ABOUT THIS TASK:
Two lines in the listing below mark the span: one contains "M255 1662 294 1695 254 1742 215 1709Z" and one contains "M315 767 514 942 579 869". Reproduce both of them and everything between, exactly.
[[ INPUT MATERIAL, beginning ]]
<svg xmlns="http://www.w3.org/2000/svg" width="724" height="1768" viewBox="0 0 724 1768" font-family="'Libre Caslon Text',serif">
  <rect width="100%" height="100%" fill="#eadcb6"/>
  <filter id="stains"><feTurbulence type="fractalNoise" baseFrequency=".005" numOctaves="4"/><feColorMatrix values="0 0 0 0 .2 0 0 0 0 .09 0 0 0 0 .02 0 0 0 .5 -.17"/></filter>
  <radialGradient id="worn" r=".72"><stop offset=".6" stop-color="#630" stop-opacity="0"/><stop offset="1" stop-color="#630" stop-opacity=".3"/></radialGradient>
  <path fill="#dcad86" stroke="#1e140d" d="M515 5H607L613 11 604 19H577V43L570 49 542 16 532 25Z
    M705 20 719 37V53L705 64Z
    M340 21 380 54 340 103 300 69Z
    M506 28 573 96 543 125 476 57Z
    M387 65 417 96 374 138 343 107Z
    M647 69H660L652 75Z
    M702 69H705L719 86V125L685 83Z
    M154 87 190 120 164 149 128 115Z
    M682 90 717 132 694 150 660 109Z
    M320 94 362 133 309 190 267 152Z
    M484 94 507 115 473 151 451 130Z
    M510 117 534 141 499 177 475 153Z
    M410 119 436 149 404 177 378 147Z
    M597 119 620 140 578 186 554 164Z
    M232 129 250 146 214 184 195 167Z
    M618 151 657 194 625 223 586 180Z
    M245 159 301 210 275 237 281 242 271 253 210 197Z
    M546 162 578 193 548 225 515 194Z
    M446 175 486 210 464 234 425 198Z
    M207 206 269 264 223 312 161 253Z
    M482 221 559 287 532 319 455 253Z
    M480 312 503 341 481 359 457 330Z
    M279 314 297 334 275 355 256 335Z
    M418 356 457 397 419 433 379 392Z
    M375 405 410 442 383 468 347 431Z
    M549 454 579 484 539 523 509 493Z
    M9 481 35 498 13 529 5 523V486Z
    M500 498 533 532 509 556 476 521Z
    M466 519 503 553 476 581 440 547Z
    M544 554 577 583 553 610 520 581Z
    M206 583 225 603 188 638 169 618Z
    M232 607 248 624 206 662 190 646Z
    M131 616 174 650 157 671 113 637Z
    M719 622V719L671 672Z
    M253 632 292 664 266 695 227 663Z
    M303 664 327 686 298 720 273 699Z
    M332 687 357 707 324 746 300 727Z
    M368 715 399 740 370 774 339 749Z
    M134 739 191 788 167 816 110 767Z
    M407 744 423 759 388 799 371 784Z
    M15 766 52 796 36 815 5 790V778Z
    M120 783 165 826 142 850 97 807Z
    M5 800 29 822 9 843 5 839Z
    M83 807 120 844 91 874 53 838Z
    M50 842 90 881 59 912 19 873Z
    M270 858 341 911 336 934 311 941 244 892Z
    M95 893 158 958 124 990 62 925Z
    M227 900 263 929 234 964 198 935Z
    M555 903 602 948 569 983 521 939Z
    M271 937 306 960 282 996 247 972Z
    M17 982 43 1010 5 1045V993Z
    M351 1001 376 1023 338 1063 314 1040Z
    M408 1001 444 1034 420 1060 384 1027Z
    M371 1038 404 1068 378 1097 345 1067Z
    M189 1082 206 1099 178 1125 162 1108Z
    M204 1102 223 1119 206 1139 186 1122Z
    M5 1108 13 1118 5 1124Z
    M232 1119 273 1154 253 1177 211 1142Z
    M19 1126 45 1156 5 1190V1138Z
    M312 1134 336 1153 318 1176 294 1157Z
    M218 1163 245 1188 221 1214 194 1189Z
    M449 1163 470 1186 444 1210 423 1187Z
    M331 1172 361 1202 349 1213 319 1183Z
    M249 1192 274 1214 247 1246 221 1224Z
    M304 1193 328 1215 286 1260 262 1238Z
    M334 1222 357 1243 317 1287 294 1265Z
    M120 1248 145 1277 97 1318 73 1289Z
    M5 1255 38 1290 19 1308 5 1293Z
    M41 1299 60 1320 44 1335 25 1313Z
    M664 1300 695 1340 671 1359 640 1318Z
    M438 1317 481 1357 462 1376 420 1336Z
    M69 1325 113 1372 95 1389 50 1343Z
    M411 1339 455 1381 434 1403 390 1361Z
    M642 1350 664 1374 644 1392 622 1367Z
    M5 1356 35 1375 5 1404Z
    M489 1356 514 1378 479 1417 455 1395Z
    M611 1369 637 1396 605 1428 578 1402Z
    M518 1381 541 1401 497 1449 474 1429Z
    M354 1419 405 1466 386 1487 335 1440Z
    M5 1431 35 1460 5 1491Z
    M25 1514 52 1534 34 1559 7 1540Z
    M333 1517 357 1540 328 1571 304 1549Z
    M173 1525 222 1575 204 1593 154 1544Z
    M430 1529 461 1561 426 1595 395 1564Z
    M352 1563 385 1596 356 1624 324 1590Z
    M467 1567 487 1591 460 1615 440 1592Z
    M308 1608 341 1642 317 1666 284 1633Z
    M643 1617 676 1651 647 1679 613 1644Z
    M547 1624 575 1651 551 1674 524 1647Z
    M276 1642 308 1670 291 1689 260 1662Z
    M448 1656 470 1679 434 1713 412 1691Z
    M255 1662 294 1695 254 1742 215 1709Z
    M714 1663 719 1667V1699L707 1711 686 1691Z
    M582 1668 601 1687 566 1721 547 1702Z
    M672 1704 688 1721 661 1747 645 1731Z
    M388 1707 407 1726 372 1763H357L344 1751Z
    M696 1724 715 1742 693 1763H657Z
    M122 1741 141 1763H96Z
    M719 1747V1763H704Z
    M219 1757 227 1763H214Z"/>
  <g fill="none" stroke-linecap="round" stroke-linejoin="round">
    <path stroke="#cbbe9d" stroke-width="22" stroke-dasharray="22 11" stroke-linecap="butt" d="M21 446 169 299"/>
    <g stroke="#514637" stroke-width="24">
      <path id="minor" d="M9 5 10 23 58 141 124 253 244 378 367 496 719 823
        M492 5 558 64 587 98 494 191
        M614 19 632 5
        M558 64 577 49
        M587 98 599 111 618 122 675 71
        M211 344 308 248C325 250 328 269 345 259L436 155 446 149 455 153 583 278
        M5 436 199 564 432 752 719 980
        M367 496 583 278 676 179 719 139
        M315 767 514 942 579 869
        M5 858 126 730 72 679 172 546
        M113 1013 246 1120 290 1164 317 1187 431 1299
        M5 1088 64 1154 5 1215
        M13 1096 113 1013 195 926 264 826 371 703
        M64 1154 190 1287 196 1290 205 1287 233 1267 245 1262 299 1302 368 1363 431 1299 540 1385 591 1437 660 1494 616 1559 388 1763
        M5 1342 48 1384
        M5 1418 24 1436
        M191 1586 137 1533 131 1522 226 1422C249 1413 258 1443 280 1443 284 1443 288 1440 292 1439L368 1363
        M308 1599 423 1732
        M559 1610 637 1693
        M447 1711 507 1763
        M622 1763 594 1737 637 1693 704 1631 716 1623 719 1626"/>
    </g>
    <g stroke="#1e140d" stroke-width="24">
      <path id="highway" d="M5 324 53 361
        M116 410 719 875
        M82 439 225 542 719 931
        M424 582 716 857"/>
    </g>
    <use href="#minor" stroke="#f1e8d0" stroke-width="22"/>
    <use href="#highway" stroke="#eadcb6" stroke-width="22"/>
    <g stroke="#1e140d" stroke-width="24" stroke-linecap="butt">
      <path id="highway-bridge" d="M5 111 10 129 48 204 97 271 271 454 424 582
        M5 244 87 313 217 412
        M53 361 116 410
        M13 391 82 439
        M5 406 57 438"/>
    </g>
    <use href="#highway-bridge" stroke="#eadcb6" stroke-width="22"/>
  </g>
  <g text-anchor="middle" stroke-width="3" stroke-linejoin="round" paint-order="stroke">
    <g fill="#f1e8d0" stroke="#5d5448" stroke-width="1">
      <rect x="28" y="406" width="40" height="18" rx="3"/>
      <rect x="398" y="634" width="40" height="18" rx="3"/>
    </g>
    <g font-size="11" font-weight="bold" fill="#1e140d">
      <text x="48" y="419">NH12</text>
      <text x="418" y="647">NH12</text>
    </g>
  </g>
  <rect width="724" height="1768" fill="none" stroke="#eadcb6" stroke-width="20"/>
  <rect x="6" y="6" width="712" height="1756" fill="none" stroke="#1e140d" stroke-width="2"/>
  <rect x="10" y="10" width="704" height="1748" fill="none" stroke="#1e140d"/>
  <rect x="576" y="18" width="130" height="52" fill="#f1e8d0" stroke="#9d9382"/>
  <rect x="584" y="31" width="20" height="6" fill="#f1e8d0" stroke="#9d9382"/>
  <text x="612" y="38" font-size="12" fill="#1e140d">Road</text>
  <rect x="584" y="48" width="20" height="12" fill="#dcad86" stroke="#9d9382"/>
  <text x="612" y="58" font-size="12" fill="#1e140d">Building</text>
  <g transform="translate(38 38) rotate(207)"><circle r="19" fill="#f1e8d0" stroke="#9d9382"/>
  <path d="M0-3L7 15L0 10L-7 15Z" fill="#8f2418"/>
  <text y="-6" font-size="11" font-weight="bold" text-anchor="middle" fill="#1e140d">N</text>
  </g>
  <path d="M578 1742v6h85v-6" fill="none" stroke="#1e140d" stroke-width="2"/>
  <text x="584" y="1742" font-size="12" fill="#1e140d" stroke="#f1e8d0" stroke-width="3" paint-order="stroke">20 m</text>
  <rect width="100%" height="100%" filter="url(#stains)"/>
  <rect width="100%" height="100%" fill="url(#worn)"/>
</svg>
[[ INPUT MATERIAL, end ]]
WRITTEN SOLUTION:
    M255 1662 294 1695 254 1742 215 1709Z
    M714 1663 719 1667V1699L707 1711 686 1691Z
    M582 1668 601 1687 566 1721 547 1702Z
    M672 1704 688 1721 661 1747 645 1731Z
    M388 1707 407 1726 372 1763H357L344 1751Z
    M696 1724 715 1742 693 1763H657Z
    M122 1741 141 1763H96Z
    M719 1747V1763H704Z
    M219 1757 227 1763H214Z"/>
  <g fill="none" stroke-linecap="round" stroke-linejoin="round">
    <path stroke="#cbbe9d" stroke-width="22" stroke-dasharray="22 11" stroke-linecap="butt" d="M21 446 169 299"/>
    <g stroke="#514637" stroke-width="24">
      <path id="minor" d="M9 5 10 23 58 141 124 253 244 378 367 496 719 823
        M492 5 558 64 587 98 494 191
        M614 19 632 5
        M558 64 577 49
        M587 98 599 111 618 122 675 71
        M211 344 308 248C325 250 328 269 345 259L436 155 446 149 455 153 583 278
        M5 436 199 564 432 752 719 980
        M367 496 583 278 676 179 719 139
        M315 767 514 942 579 869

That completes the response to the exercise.